Wednesday, April 6, 2016

Running in the First Trimester...What I Learned

Pregnant. One word, eight letters, so life changing! I confirmed I was pregnant about 5 weeks in, but about a week before that I just KNEW I was. I think as runners, we are already pretty in-tune with our bodies and I could just tell. We waited a week to confirm the good news and took a home pregnancy test on Valentine’s Day (immediately after I returned from a 12 mile run, I literally stopped at the drug store on the way home to purchase the test!) When the screen flashed PREGNANT I gasped! And then cried. And then jumped up and down  for a good 5 minutes in my kitchen with my husband.

Later when the news sunk in, I wondered, will I still be able to run? I started running 3 years ago so I didn’t run with my first pregnancy (my son is 6 right now). I had so many questions about how to run and what to expect as a pregnant runner so I wanted to share with you what I have learned (so far).

-Talk to Your Doctor. Talk to your doctor as soon as you get confirmation of your pregnancy. You’ll want their go-ahead to continue your running regime. Exercise is great for the baby and for your metal and physical health and they are usually super supportive about workouts unless your pregnancy is deemed higher-risk or there are other complications.

-Follow other pregnant runners on social media. This was a big one for me! You can find so many others who are going through things as you and seeing other pregnant running moms online can help serve as a great inspiration and motivation. Search popular hashtags like #PregnantRunner #RunningForTwo and #FitPregnancy and follow, comment, and support these other pregnant runners online.

-Go easy on yourself. I can’t emphasize this one enough! You are probably suffering from nausea or extreme fatigue (or both!). Slow down and listen to your body. The best thing I did during these first 12 weeks, was to not worry about distance or pace. I went out and ran for the joy of running and loved (almost) every stride! Some days and weeks you will feel so tired and sick and 3 miles will be a struggle. Its okay to stop and walk. Or take a nap instead. Other weeks, you may even forget you are pregnant because running will feel so good! Embrace those days! Listen to your body.

-Eat often and get something in your belly first thing in the morning. For me, this was vital for squashing my nausea! As soon as I woke up every morning, I’d sip on water, half a cup of coffee, and  eat half a bagel. I’d then work on my computer for about an hour to let that settle before going out for my morning run. It always helped me to have something in my stomach at all times. My doctor recommended eat 5 smaller meals instead of 3 big ones. I think I usually have about 8 smaller meals before the day is done, but that’s another story J

-Plan your running route around bathrooms. Pretty much as soon as the word PREGNANT flashed across that pee stick, by bladder became non-existent. I can usually make it through a shorter distance (4 mile) run without stopping, but after that all bets are off! I have a park bathroom that’s about a mile from my house, so I always try to run routes around that location so that I'm never far from a bathroom.
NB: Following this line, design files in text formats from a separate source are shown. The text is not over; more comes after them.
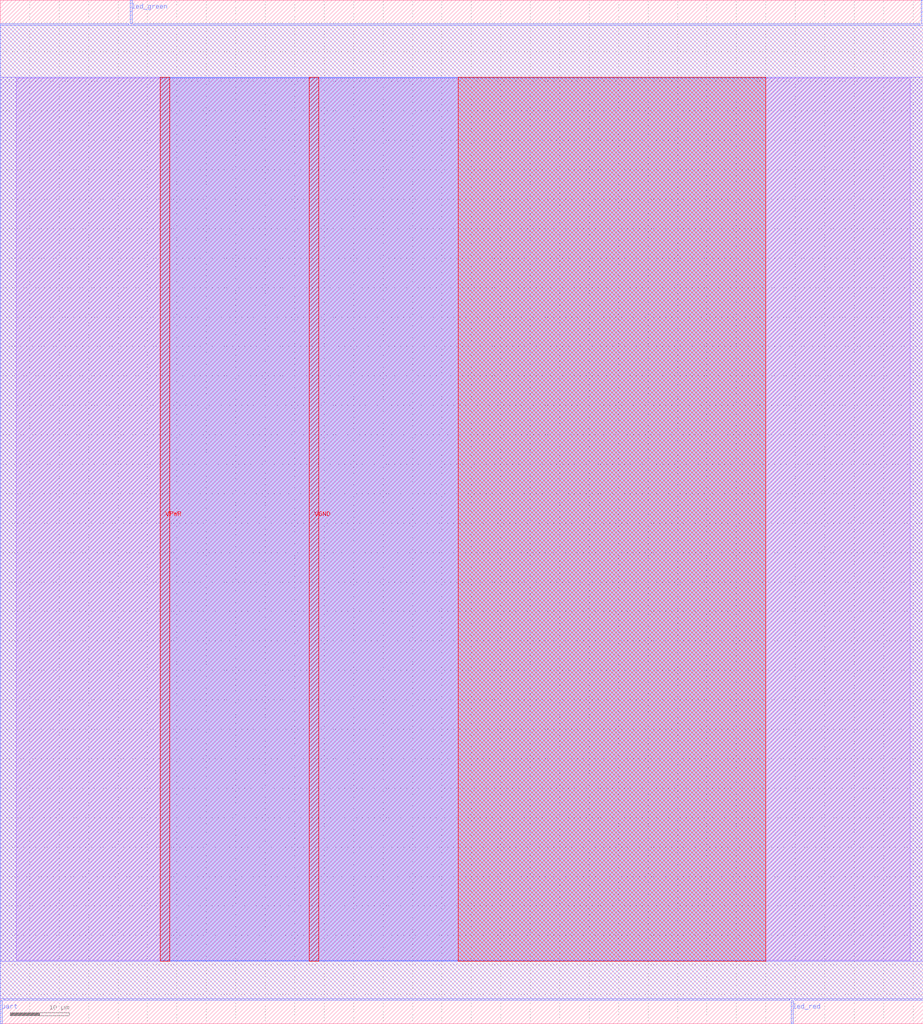
<source format=lef>
VERSION 5.7 ;
  NOWIREEXTENSIONATPIN ON ;
  DIVIDERCHAR "/" ;
  BUSBITCHARS "[]" ;
MACRO challenge
  CLASS BLOCK ;
  FOREIGN challenge ;
  ORIGIN 0.000 0.000 ;
  SIZE 156.720 BY 173.820 ;
  PIN clk_10
    DIRECTION INPUT ;
    PORT
      LAYER met2 ;
        RECT 156.420 169.820 156.700 173.820 ;
    END
  END clk_10
  PIN led_green
    DIRECTION OUTPUT TRISTATE ;
    PORT
      LAYER met2 ;
        RECT 22.100 169.820 22.380 173.820 ;
    END
  END led_green
  PIN led_red
    DIRECTION OUTPUT TRISTATE ;
    PORT
      LAYER met2 ;
        RECT 134.340 0.000 134.620 4.000 ;
    END
  END led_red
  PIN uart
    DIRECTION INPUT ;
    PORT
      LAYER met2 ;
        RECT 0.020 0.000 0.300 4.000 ;
    END
  END uart
  PIN VPWR
    DIRECTION INPUT ;
    USE POWER ;
    PORT
      LAYER met4 ;
        RECT 27.190 10.640 28.790 160.720 ;
    END
  END VPWR
  PIN VGND
    DIRECTION INPUT ;
    USE GROUND ;
    PORT
      LAYER met4 ;
        RECT 52.490 10.640 54.090 160.720 ;
    END
  END VGND
  OBS
      LAYER li1 ;
        RECT 2.690 10.795 154.490 160.565 ;
      LAYER met1 ;
        RECT 0.000 10.640 156.720 160.720 ;
      LAYER met2 ;
        RECT 0.030 169.540 21.820 169.820 ;
        RECT 22.660 169.540 156.140 169.820 ;
        RECT 0.030 4.280 156.690 169.540 ;
        RECT 0.580 4.000 134.060 4.280 ;
        RECT 134.900 4.000 156.690 4.280 ;
      LAYER met3 ;
        RECT 27.190 10.715 129.990 160.645 ;
      LAYER met4 ;
        RECT 77.790 10.640 129.990 160.720 ;
  END
END challenge
END LIBRARY


</source>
-Invest in a good supportive sports bra. Your boobs are growing at a rapid weight during early pregnancy and can be really tender. I usually wear tanks with built-in support, but found these weren't supportive enough during the early pregnancy stages, so I would double these up with a sports bra underneath and that seemed to do the trick! If you do find you need to purchase a new sports bra this early on, only buy one or two, because your chest and rib cage will both expand the further you get along.

-Kegels, Squats, and Planks (oh my!). Pregnancy is not the time to slack on your cross training, especially in a few key areas. If you only do one extra move everyday, do kegels, your post-partum self will thank you immensely. Another great exercise to incorporate is deep squats. Stand facing a chair, legs spread shoulder width apart and squat down as far as you can, then squeeze your pelvic floor muscles on the way back up. Core is still king too, even when sporting a baby bump. A strong core will help support your back and help your abs recover faster after your baby is born. All plank variations are an excellent choice to keep your core nice and strong.

-Remember, you are in survival mode. Now is not the time to chase PRs, or sign up for your first ultra marathon. You can still work hard, but most doctors recommend listening to your body and keeping your heart rate under 160 BPM. A good rule of thumb is that if you are winded or your heart rate is racing, chances are your babies is too. Enjoy, appreciate, and embrace your changing body every step of the way and you will have a happy and healthy pregnancy filled with lots of running!

I’ll be back in the Second Trimester talking about what to wear as your body changes, running a half marathon while pregnant, and support bands. Happy Running my pregnant friends!